[Transcribed page contents]
________________________

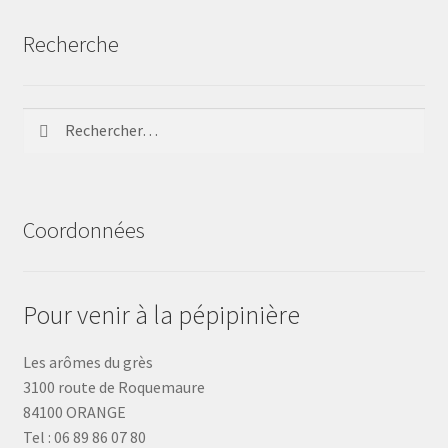
Recherche
Rechercher :
Coordonnées
Pour venir à la pépipinière
Les arômes du grès
3100 route de Roquemaure
84100 ORANGE
Tel : 06 89 86 07 80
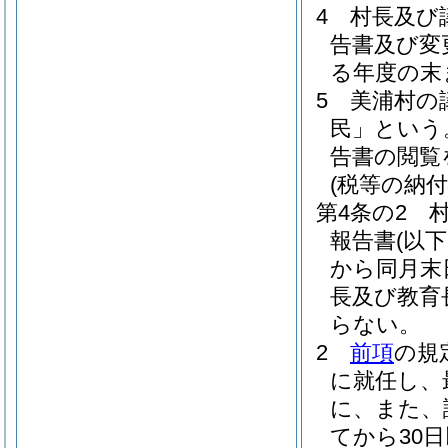
4
村長及び
告書及び変
る年度の末
5
美浦村の
民」という
告書の閲覧
(税等の納
第4条の2
報告書
(以
から同月末
長及び教育
らない。
2
前項
の規
に就任し、
に、また、
てから30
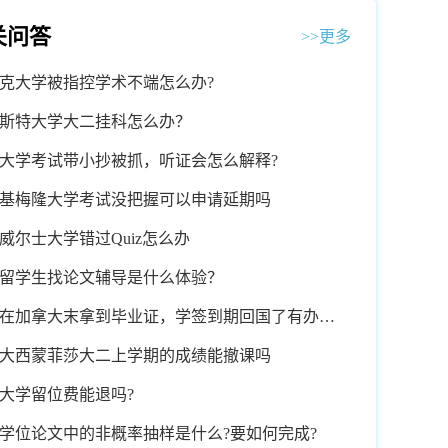
关问答
>>更多
克大学被指控学术不端怎么办?
斯特大学大二挂科怎么办？
大学考试带小抄被抓，听证会怎么解释?
基梅隆大学考试没把握可以申请延期吗
威尔士大学错过Quiz怎么办
留学生找论文辅导是什么体验？
在加拿大末拿到毕业证，学签到期回国了有办法
吗
大西蒙菲莎大二上学期的成绩能撤课吗
大学留位费能退吗?
学位论文中的非概率抽样是什么?要如何完成?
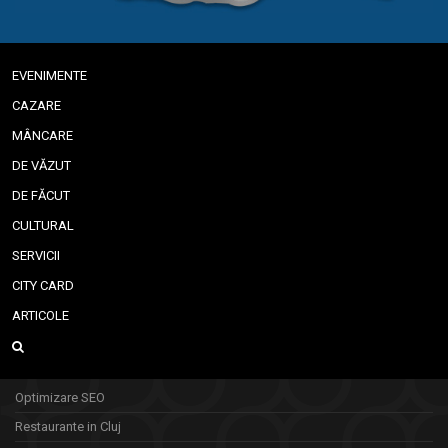
EVENIMENTE
CAZARE
MÂNCARE
DE VĂZUT
DE FĂCUT
CULTURAL
SERVICII
CITY CARD
ARTICOLE
Optimizare SEO
Restaurante in Cluj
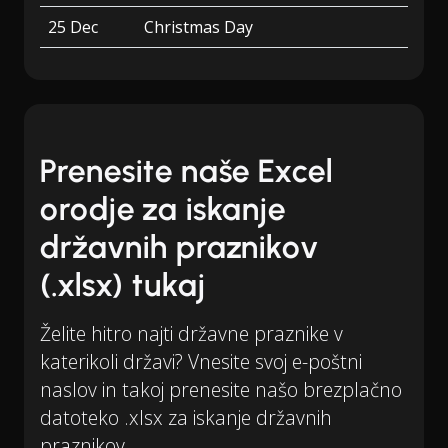
25 Dec
Christmas Day
Prenesite naše Excel
orodje za iskanje
državnih praznikov
(.xlsx) tukaj
Želite hitro najti državne praznike v
katerikoli državi? Vnesite svoj e-poštni
naslov in takoj prenesite našo brezplačno
datoteko .xlsx za iskanje državnih
praznikov.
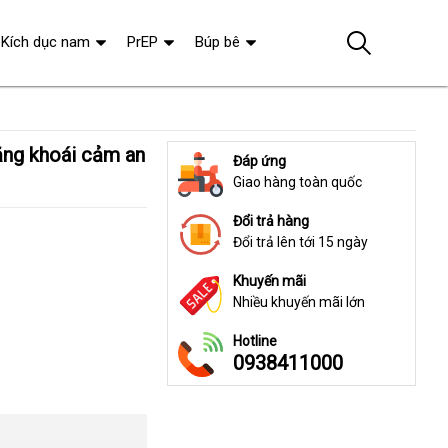
Kích dục nam
PrEP
Búp bê
Đáp ứng
Giao hàng toàn quốc
Đổi trả hàng
Đổi trả lên tới 15 ngày
Khuyến mãi
Nhiều khuyến mãi lớn
Hotline
0938411000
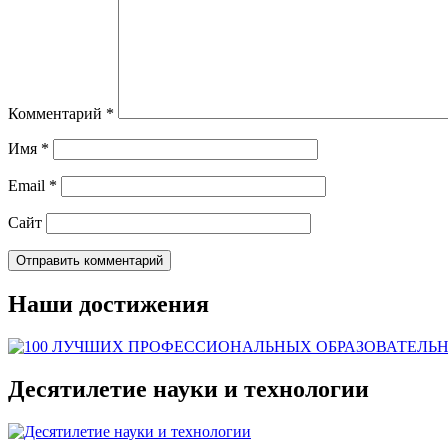
Комментарий
*
Имя
*
Email
*
Сайт
Наши достижения
Десятилетие науки и технологии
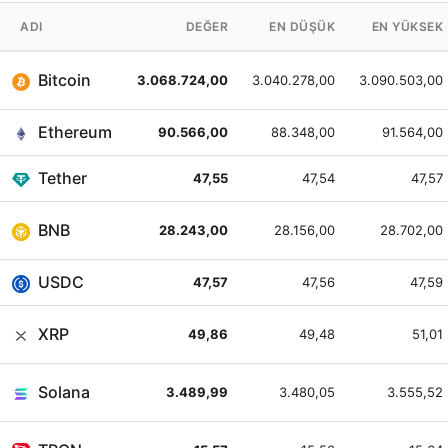
ADI
DEĞER
EN DÜŞÜK
EN YÜKSEK
Bitcoin
3.068.724,00
3.040.278,00
3.090.503,00
Ethereum
90.566,00
88.348,00
91.564,00
Tether
47,55
47,54
47,57
BNB
28.243,00
28.156,00
28.702,00
USDC
47,57
47,56
47,59
XRP
49,86
49,48
51,01
Solana
3.489,99
3.480,05
3.555,52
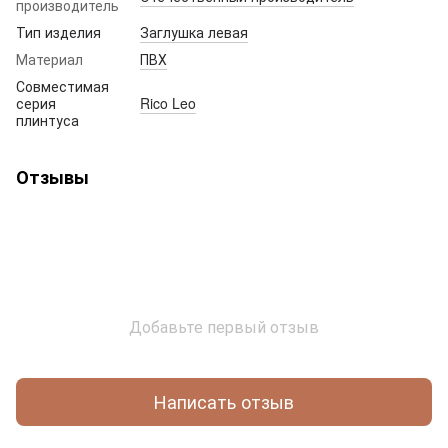
производитель
Тип изделия
Заглушка левая
Материал
ПВХ
Совместимая
серия
Rico Leo
плинтуса
Отзывы
Добавьте первый отзыв
Написать отзыв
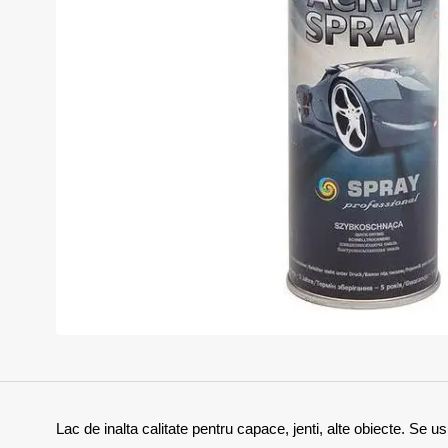
Lac de inalta calitate pentru capace, jenti, alte obiecte. Se us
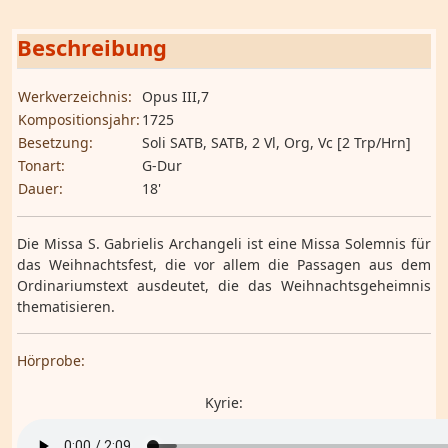
Beschreibung
Werkverzeichnis:
Opus III,7
Kompositionsjahr:
1725
Besetzung:
Soli SATB, SATB, 2 Vl, Org, Vc [2 Trp/Hrn]
Tonart:
G-Dur
Dauer:
18'
Die Missa S. Gabrielis Archangeli ist eine Missa Solemnis für
das Weihnachtsfest, die vor allem die Passagen aus dem
Ordinariumstext ausdeutet, die das Weihnachtsgeheimnis
thematisieren.
Hörprobe:
Kyrie:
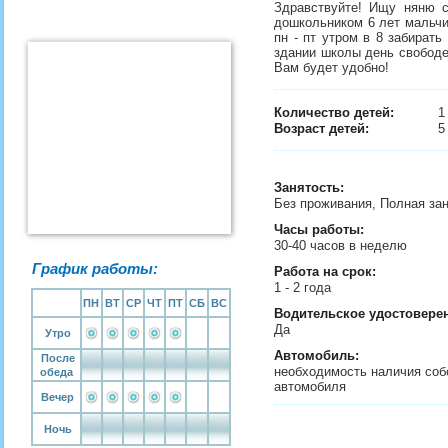
Здравствуйте! Ищу няню 
дошкольником 6 лет мальчи
пн - пт утром в 8 забирать
здании школы день свободен
Вам будет удобно!
Количество детей:
Возраст детей:
5
Занятость
:
Без проживания, Полная за
Часы работы:
30-40 часов в неделю
График работы:
Работа на срок:
1 - 2 года
ПН
ВТ
СР
ЧТ
ПТ
СБ
ВС
Водительское удостовере
Да
Утро
Автомобиль:
После
необходимость наличия соб
обеда
автомобиля
Вечер
Ночь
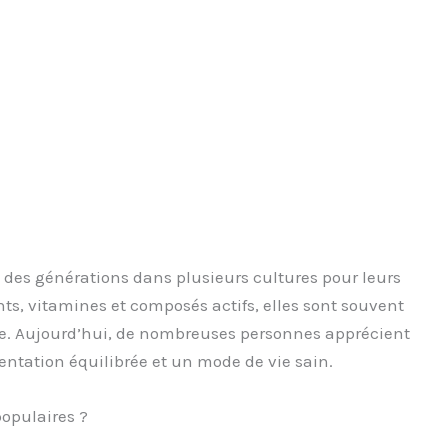
s des générations dans plusieurs cultures pour leurs
nts, vitamines et composés actifs, elles sont souvent
. Aujourd’hui, de nombreuses personnes apprécient
tation équilibrée et un mode de vie sain.
populaires ?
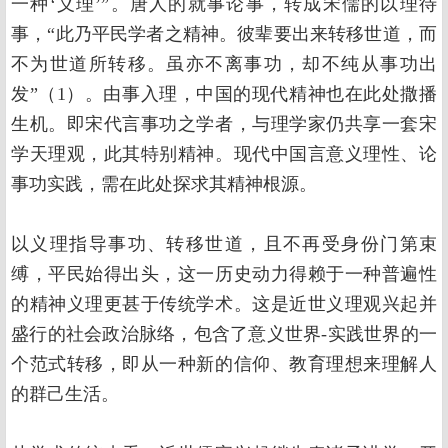
一种‘义理’”。唐人的就事论事，转成宋儒的以理待
事，“此乃平民学者之精神。彼辈要出来转移世道，而
不为世道所转移。虽亦不离事功，却不纯从事功出
发”（1）。由事入理，中国的现代精神也在此处撒播
生机。即宋代言事功之学者，与理学家仍共享一套宋
学天理观，此其特别精神。现代中国言意义理性、论
事功实践，需在此处探求其精神根源。
以义理指导事功、转移世道，且不再受身份门第束
缚，平民始得出头，这一历史动力得赖于一种普遍性
的精神义理更甚于传统学术。这是近世义理观兴起并
盛行的社会政治脉络，包含了意义世界-实践世界的一
个范式转移，即从一种新的信仰、教育理想来理解人
的群己生活。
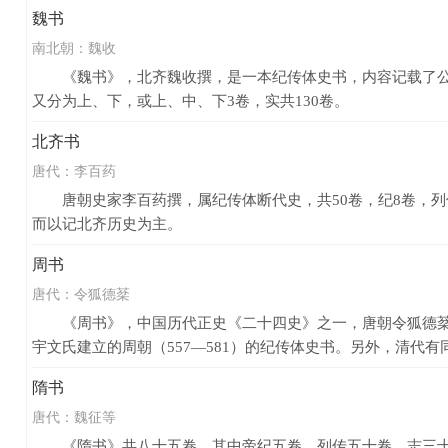
魏书
南北朝：
魏收
《魏书》，北齐魏收撰，是一本纪传体史书，内容记载了公元4
又分为上、下，或上、中、下3卷，实共130卷。
北齐书
唐代：
李百药
唐朝史家李百药撰，属纪传体断代史，共50卷，纪8卷，列
而以记北齐历史为主。
周书
唐代：
令狐德棻
《周书》，中国历代正史《二十四史》之一，唐朝令狐德棻主编
宇文氏建立的周朝（557—581）的纪传体史书。另外，清代有
隋书
唐代：
魏征等
《隋书》共八十五卷，其中帝纪五卷，列传五十卷，志三十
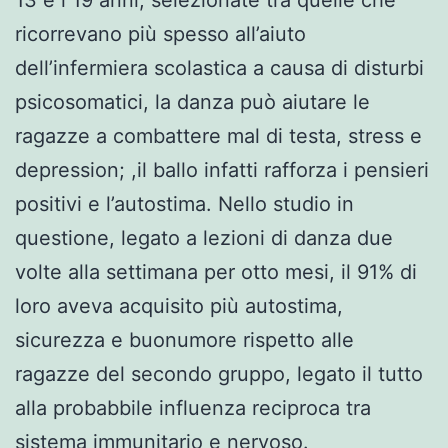
ricorrevano più spesso all’aiuto
dell’infermiera scolastica a causa di disturbi
psicosomatici, la danza può aiutare le
ragazze a combattere mal di testa, stress e
depression; ,il ballo infatti rafforza i pensieri
positivi e l’autostima. Nello studio in
questione, legato a lezioni di danza due
volte alla settimana per otto mesi, il 91% di
loro aveva acquisito più autostima,
sicurezza e buonumore rispetto alle
ragazze del secondo gruppo, legato il tutto
alla probabbile influenza reciproca tra
sistema immunitario e nervoso.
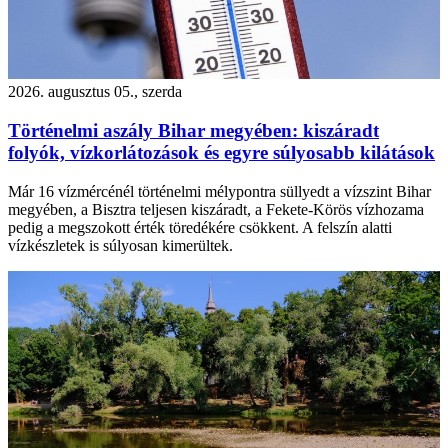
2026. augusztus 05., szerda
Történelmi aszály Bihar megyében: kiszáradt
folyók, vízkorlátozások és egyre súlyosabb kilátások
Már 16 vízmércénél történelmi mélypontra süllyedt a vízszint Bihar
megyében, a Bisztra teljesen kiszáradt, a Fekete-Körös vízhozama
pedig a megszokott érték töredékére csökkent. A felszín alatti
vízkészletek is súlyosan kimerültek.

________________________

**Task requirements:** Pick out each line of the transcribed page contents above that contains the string "Bihar", and copy those lines.

**Problem solution:**
Történelmi aszály Bihar megyében: kiszáradt
Már 16 vízmércénél történelmi mélypontra süllyedt a vízszint Bihar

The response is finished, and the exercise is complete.